Future legislation aimed at accelerating industrial deployment (the Industrial Accelerator Act) must not replicate the model of the Net-Zero Industry Act (NZIA), say Germany, France and Italy in a tripartite declaration on Monday 29 September.
According to the three countries, this initiative should help energy-intensive industries to mobilise investment to decarbonise. When presenting their initiative, the three countries focused on the steel, automotive and chemical industries. These key sectors of EU industry are struggling to make the green transition, while demand is weak or captured by international competition.
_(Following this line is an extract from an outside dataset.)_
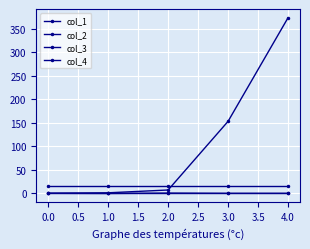

Does the chart have visible grid lines?

Yes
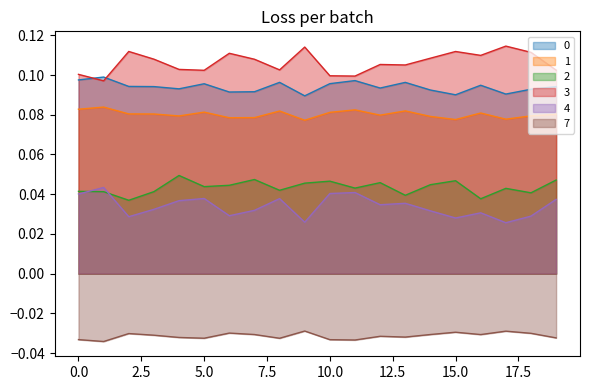

What is the sum of the 1 values at 9 and 16?

0.2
This slowness can also be explained by “the risk associated with these pioneering projects. France wishes to emphasise the need to better reward the ‘first movers’ who take the risk of investing in deep decarbonisation”, explained the French Minister for Industry, Marc Ferracci, when presenting the declaration.
So rather than speeding up installation permits, the EU needs to take more drastic measures, particularly in terms of investment. In particular, it should “support programmes for financing the industrial decarbonisation, e.g. via the ‘Innovation Fund’ for decarbonisation”.
Another option for these three countries is pilot markets and European preference. The aim is to use public procurement and other national public programmes to create pilot markets for green and European products.
European performance criteria in terms of carbon footprint, in the form of a label, for sectors such as steel or cement could be taken into account in these pilot markets. Such labels “give a clear indication regarding what is transformative”, say the authors of the statement.